* [What you will do]
Copy word for word the lines from the start of the records through the line that contains "with Pitt and the Walter Reade National", both included.

* [Provided data]
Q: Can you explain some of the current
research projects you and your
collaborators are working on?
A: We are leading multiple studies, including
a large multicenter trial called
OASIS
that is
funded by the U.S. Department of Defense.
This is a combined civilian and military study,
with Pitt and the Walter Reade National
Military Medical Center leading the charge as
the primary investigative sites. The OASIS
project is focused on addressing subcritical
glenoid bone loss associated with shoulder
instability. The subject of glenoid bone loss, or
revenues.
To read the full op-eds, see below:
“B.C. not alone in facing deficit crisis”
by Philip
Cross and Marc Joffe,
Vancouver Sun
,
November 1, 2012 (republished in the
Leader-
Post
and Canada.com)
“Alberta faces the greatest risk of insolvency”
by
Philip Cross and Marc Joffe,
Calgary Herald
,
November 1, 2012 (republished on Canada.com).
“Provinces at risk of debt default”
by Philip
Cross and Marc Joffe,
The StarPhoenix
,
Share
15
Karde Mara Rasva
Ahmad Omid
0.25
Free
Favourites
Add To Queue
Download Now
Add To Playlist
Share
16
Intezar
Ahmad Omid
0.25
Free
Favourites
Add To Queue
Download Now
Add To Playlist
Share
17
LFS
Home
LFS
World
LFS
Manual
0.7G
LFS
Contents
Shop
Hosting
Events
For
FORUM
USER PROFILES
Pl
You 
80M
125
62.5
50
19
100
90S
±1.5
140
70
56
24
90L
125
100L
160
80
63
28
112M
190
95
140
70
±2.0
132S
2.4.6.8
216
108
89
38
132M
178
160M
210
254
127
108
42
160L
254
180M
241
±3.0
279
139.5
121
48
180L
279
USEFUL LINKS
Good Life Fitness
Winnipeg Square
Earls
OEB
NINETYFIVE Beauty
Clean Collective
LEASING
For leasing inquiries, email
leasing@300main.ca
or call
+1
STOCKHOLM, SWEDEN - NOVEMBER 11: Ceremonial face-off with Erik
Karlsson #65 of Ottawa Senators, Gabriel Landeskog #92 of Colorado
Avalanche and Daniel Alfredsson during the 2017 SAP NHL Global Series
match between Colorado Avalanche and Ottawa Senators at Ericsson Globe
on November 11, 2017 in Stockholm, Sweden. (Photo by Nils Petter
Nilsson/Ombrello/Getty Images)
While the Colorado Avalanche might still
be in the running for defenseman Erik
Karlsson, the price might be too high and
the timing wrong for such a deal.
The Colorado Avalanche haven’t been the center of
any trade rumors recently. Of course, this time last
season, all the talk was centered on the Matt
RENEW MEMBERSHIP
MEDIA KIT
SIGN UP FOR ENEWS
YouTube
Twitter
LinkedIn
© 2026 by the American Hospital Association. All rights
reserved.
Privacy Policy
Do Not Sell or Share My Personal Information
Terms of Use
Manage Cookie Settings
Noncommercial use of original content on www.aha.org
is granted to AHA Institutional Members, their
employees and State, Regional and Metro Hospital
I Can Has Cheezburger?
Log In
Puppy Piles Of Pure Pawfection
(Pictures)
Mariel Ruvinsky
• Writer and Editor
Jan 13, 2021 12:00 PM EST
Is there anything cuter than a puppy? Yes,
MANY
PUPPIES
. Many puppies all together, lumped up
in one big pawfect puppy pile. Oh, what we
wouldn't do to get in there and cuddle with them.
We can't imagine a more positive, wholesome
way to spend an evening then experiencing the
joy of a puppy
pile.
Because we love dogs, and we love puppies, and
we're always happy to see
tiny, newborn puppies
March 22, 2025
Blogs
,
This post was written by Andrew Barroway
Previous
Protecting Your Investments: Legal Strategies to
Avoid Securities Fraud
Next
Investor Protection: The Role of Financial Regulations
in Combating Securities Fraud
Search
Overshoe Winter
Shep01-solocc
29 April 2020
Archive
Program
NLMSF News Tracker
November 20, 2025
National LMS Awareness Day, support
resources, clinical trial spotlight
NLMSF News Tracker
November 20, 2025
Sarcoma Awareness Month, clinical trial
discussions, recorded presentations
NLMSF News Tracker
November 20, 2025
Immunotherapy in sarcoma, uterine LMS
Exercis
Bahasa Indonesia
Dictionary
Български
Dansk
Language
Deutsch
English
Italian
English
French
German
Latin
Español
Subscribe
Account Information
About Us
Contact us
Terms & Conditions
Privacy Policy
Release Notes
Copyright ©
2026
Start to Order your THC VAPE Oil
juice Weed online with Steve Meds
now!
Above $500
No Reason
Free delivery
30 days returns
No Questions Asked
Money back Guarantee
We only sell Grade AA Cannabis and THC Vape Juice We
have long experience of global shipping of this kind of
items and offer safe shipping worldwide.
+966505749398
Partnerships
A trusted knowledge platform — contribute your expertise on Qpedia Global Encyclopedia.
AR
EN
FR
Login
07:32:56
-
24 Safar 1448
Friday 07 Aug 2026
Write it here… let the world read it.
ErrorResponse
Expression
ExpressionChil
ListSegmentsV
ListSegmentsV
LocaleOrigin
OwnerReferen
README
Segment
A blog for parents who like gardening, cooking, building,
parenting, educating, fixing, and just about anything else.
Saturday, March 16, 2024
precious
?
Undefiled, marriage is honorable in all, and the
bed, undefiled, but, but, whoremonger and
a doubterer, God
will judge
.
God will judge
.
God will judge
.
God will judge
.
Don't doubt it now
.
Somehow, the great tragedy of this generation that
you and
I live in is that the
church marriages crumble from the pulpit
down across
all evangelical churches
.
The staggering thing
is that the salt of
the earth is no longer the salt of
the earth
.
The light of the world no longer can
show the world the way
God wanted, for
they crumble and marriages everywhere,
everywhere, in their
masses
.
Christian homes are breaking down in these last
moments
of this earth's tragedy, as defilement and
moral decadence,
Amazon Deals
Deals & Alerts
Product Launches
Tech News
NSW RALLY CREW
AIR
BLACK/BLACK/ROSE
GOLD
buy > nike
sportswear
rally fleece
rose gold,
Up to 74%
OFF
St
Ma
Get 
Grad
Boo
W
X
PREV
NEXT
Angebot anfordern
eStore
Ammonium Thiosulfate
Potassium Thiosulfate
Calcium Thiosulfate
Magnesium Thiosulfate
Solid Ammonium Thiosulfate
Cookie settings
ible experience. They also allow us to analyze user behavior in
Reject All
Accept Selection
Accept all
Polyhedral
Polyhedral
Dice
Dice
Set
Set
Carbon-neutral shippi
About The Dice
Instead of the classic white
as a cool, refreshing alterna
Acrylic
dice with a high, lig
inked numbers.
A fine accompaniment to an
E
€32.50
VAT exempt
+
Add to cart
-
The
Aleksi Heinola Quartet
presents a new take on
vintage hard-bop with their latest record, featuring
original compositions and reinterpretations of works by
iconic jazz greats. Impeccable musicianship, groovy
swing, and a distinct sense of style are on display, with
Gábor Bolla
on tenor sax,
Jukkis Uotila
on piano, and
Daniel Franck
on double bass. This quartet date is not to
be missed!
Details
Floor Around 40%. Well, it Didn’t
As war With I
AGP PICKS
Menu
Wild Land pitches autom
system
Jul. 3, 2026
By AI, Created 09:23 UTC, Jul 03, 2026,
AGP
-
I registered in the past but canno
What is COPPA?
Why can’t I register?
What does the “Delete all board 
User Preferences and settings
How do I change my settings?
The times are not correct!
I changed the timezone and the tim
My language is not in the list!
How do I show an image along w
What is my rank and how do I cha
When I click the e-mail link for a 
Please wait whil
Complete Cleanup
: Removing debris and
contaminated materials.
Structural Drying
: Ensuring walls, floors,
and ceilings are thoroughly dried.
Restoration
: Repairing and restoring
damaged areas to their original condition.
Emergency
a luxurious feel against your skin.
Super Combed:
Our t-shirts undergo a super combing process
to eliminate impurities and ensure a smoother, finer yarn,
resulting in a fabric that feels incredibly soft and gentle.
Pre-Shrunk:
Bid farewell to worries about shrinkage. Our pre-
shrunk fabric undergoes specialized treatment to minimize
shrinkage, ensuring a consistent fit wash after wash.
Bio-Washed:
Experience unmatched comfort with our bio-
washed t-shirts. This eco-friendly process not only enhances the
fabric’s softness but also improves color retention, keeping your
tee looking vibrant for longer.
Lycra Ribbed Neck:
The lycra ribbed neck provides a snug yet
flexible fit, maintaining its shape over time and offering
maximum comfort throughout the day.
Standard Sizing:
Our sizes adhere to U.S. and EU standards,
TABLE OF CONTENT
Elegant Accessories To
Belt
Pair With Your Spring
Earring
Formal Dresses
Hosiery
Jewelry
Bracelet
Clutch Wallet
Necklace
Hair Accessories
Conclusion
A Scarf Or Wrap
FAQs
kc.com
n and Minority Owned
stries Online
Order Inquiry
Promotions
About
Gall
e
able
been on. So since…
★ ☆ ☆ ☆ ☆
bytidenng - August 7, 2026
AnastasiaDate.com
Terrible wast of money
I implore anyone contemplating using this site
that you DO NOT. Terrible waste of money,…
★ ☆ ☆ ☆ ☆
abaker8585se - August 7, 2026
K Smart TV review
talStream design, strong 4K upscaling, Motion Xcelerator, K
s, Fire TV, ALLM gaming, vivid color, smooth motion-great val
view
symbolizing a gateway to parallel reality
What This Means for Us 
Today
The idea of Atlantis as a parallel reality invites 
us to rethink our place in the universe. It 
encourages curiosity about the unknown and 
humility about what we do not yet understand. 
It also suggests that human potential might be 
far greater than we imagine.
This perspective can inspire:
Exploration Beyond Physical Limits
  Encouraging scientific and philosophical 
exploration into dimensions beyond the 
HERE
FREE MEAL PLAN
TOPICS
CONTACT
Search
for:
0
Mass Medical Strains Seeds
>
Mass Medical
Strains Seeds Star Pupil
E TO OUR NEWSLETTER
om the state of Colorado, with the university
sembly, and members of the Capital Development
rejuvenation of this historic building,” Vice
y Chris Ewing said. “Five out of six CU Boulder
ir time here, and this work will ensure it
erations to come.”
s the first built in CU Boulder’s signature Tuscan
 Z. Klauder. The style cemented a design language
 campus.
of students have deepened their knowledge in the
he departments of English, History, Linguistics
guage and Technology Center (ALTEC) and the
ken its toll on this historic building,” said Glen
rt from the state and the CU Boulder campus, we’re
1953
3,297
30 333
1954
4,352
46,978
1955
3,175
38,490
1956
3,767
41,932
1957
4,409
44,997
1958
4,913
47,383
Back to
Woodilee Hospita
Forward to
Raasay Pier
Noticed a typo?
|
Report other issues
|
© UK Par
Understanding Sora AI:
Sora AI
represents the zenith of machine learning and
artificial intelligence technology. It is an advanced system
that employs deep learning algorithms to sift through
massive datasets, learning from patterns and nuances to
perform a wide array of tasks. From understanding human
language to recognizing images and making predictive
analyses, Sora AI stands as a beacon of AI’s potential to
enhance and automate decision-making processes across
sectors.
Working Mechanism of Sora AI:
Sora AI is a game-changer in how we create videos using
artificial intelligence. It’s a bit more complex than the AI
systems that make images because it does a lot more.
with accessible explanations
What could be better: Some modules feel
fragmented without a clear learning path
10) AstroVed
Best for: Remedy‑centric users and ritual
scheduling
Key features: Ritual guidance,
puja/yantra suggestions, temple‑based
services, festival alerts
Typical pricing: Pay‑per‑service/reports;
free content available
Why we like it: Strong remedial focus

* [Output]
Q: Can you explain some of the current
research projects you and your
collaborators are working on?
A: We are leading multiple studies, including
a large multicenter trial called
OASIS
that is
funded by the U.S. Department of Defense.
This is a combined civilian and military study,
with Pitt and the Walter Reade National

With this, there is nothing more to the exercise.